Is there a fix for the next boinc version later 5.8?
ERROR: buffer too small in MFILE::vprintf() –>continuously logs in stderrdae.txt

This should be fixed now.

I need a better xml administration because all changes you get only by restarting boinc (url changing, skins etc.)

I’m not sure I understand this? Which controls are not updating on a skin change?

1) In the advanced view – Help – first entry starts http://www.rechenkraft.net/manager_links.php?target=advanced . Is it possible to configure this URL in skin.xml? i can only configure the domain.

I’m afraid we are in lockdown for 5.8, that is something we can fix for 5.10 though. Or sooner I suppose.

2) If I click with the right mous button on the icon in the taskbar (windows) and select the first entry the page bam.boincstats.com is loaded. Is this URL configurable?

Nope, when your attached to an account manager, that is their URL.

3) My skin on windows looks good, but on Mac the pictures seems not to fit. See in the middle above “Graphics Available”.
Windows: http://www.altes-beckhaus.com/cf_miko/dlc/rk.jpg
Mac: http://farm1.static.flickr.com/134/332170353_d39c4ca101.jpg?v=0

I’ll send an email to our Mac dev and checkout what is going on.

4) Would be also nice to be able to change the font color in skin.xml (for elapsed time, time remaining, application name,…).

We could introduce this in the 5.10 time frame.

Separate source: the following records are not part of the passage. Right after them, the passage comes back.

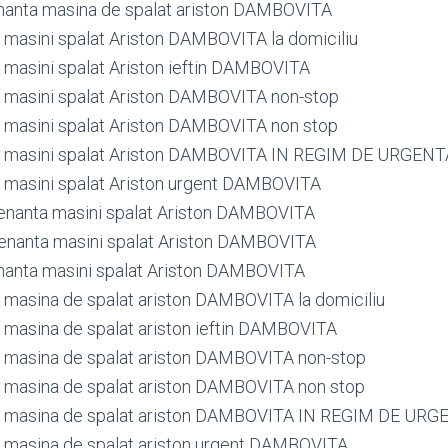
nanta masina de spalat ariston DAMBOVITA
masini spalat Ariston DAMBOVITA la domiciliu
masini spalat Ariston ieftin DAMBOVITA
 masini spalat Ariston DAMBOVITA non-stop
masini spalat Ariston DAMBOVITA non stop
 masini spalat Ariston DAMBOVITA IN REGIM DE URGENT
masini spalat Ariston urgent DAMBOVITA
enanta masini spalat Ariston DAMBOVITA
enanta masini spalat Ariston DAMBOVITA
nanta masini spalat Ariston DAMBOVITA
masina de spalat ariston DAMBOVITA la domiciliu
masina de spalat ariston ieftin DAMBOVITA
 masina de spalat ariston DAMBOVITA non-stop
 masina de spalat ariston DAMBOVITA non stop
 masina de spalat ariston DAMBOVITA IN REGIM DE URG
 masina de spalat ariston urgent DAMBOVITA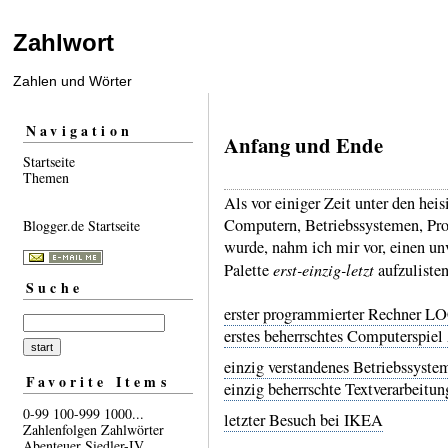
Zahlwort
Zahlen und Wörter
Navigation
Anfang und Ende
Startseite
Themen
Als vor einiger Zeit unter den hei
Computern, Betriebs­systemen, Pro
Blogger.de Startseite
wurde, nahm ich mir vor, einen unv
erst-einzig-letzt
Palette
aufzu­listen
Suche
erster programmierter Rechner LO
erstes beherrschtes Computerspiel
einzig verstandenes Betriebssyst
Favorite Items
einzig beherrschte Textverarbeitu
0-99
100-999
1000...
letzter Besuch bei IKEA
Zahlenfolgen
Zahlwörter
Abenteuer
Siedler-IV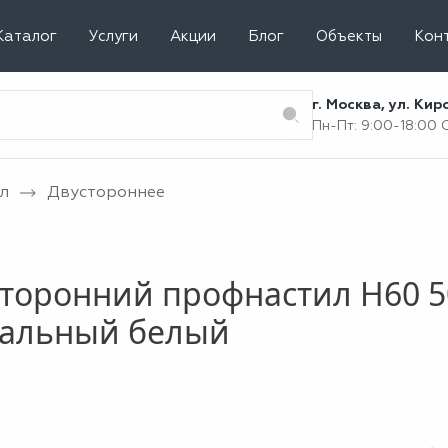
Каталог
Услуги
Акции
Блог
Объекты
Кон
г. Москва, ул. Ки
Пн-Пт: 9:00-18:00
л
Двустороннее
торонний профнастил Н60 5
нальный белый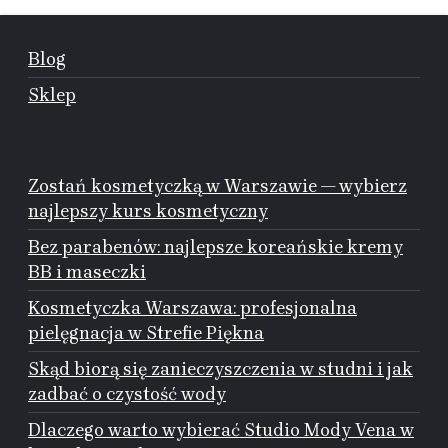
Blog
Sklep
Zostań kosmetyczką w Warszawie — wybierz
najlepszy kurs kosmetyczny
Bez parabenów: najlepsze koreańskie kremy
BB i maseczki
Kosmetyczka Warszawa: profesjonalna
pielęgnacja w Strefie Piękna
Skąd biorą się zanieczyszczenia w studni i jak
zadbać o czystość wody
Dlaczego warto wybierać Studio Mody Vena w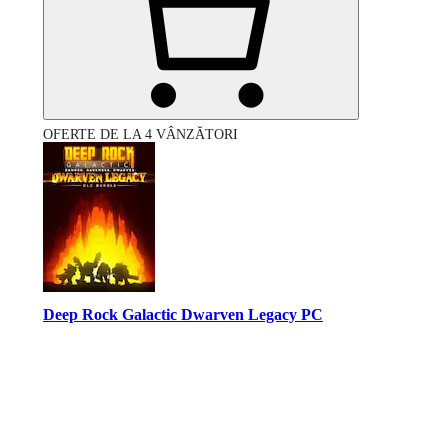
OFERTE DE LA 4 VÂNZĂTORI
Deep Rock Galactic Dwarven Legacy PC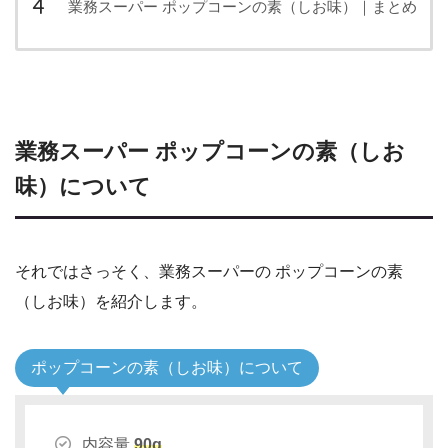
業務スーパー ポップコーンの素（しお味）｜まとめ
業務スーパー ポップコーンの素（しお
味）について
それではさっそく、業務スーパーの ポップコーンの素
（しお味）を紹介します。
ポップコーンの素（しお味）について
内容量
90g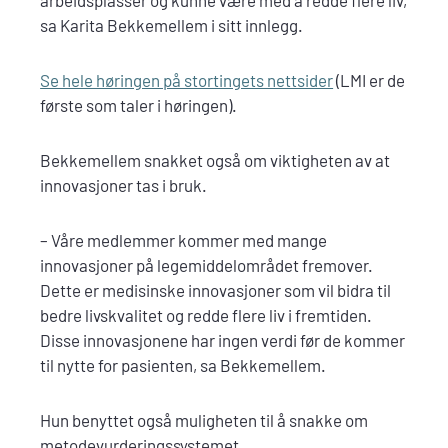
arbeidsplasser og kunne være med å redde flere liv,
sa Karita Bekkemellem i sitt innlegg.
Se hele høringen på stortingets nettsider
(LMI er de
første som taler i høringen).
Bekkemellem snakket også om viktigheten av at
innovasjoner tas i bruk.
– Våre medlemmer kommer med mange
innovasjoner på legemiddelområdet fremover.
Dette er medisinske innovasjoner som vil bidra til
bedre livskvalitet og redde flere liv i fremtiden.
Disse innovasjonene har ingen verdi før de kommer
til nytte for pasienten, sa Bekkemellem.
Hun benyttet også muligheten til å snakke om
metodevurderingssystemet.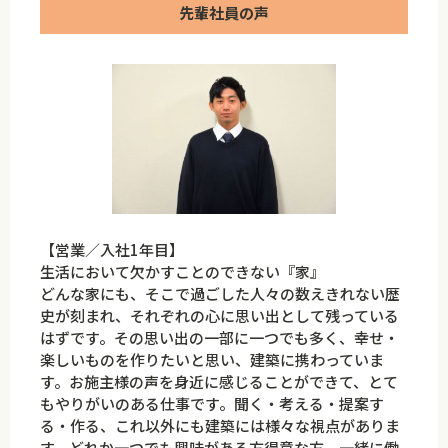
先輩社員の声
【営業／入社1年目】
生活において欠かすことのできない『家』
どんな家にも、そこで過ごした人々の数えきれない歴
史が刻まれ、それぞれの心に思い出として残っている
はずです。その思い出の一部に一つでも多く、幸せ・
楽しいものを作りたいと思い、建築に携わっていま
す。お施主様の声を身近に感じることができて、とて
もやりがいのある仕事です。聞く・考える・提案す
る・作る、これ以外にも建築には様々な視点がありま
す。どれか一つでも興味がある方得意な方、一緒に働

5) There is something wrong with these files:
-background_image
-project_area_background_image
-dialog_background_image
-workunit_area_background_image
If the format is “.jpg” such as documented in Creating Skins the Manager shows only standard, with “.png” no problem.

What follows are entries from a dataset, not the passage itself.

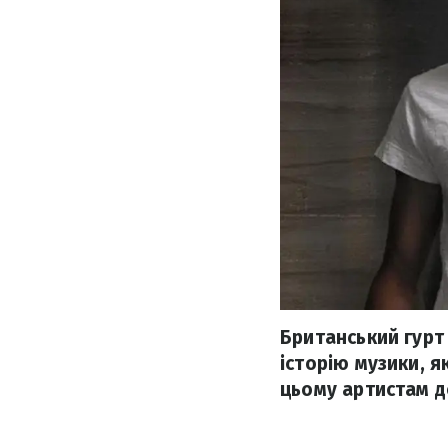
Британський гурт
історію музики, я
цьому артистам д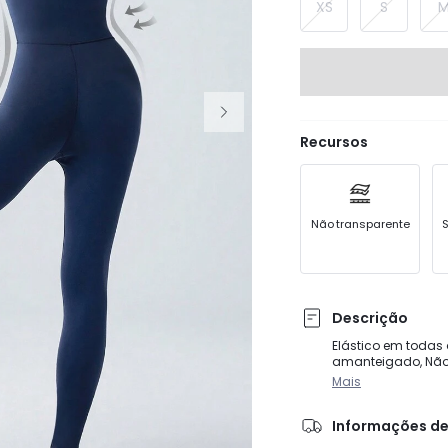
XS
S
Recursos
Não transparente
S
Descrição
Elástico em todas 
amanteigado, Não
Mais
Informações de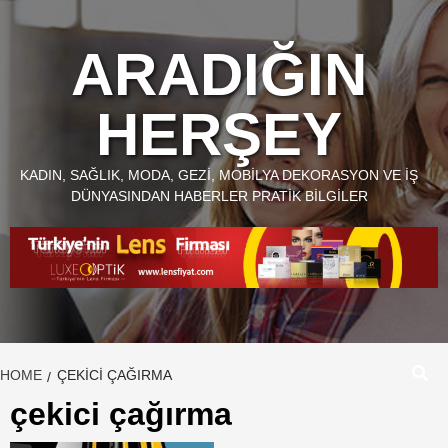
Skip
to
ARADIĞIN
content
HERŞEY
KADIN, SAĞLIK, MODA, GEZI, MOBILYA DEKORASYON VE İŞ
DÜNYASINDAN HABERLER PRATIK BILGILER
HOME
ÇEKICI ÇAĞIRMA
çekici çağırma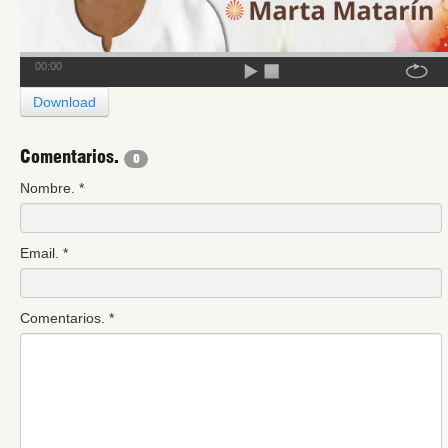
00:00
Download
Comentarios.
0
Nombre.
*
Email.
*
Comentarios.
*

Does stderrgui.txt have an entry stating it failed to load each of those images defined in your skin? It is only supposed to use the default images if wxWidgets throws an error while attempting to load the image. Which tool are you using to create a jpg file?

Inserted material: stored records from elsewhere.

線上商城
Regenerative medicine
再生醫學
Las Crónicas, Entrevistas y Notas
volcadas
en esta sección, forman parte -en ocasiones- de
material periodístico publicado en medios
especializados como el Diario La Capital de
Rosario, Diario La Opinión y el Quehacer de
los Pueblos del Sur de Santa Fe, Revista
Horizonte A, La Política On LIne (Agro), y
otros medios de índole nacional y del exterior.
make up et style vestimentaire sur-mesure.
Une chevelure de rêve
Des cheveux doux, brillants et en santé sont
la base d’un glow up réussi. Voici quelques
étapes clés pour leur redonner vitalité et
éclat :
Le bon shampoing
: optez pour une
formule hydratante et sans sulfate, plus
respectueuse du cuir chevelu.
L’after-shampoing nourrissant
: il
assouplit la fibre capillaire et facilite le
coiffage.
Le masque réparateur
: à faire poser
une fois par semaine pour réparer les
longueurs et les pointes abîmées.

The current beta linux clients show about a 10% improvement in benchmarks. Is this as good as it gets, or are further improvements likely in the future?

That was from Tekwyzrd. I’m sure he and others will figure out more generic ways to speed up the client.

—– Rom

BOINC Q&A — 22/12/06

During the install of BOINC as a Windows service, you are required to enter an account which will be used to launch the BOINC service. Why do you need this? I can manually convert the service over to “Local System” without requiring credentials at all and it still seems to work OK.

“LocalSystem” is a special account, it has more permissions on the system then even the administrator account.

My goal in setting up the installer that way was to try and get people to be a little more paranoid about which account they were going to use as the service account.

For instance if you use your computer to track your finances you probably don’t want to be running BOINC using the LocalSystem account. Even if you initially removed permissions from your financial records for the LocalSystem account any process running under that account can take ownership of those files and read them anyway.

We actually talked about the whole trust thing at the conference, how do we as a community know if a new project is trust worthy? How do we know their application is doing what it claims to be doing?

As an off shoot of that conversation, how do we minimize the damages a potential project can cause on a computer system? The most obvious answer is don’t run as LocalSystem/Administrator/root.

The safest way to run BOINC as a service is to create a limited user account just for the BOINC service.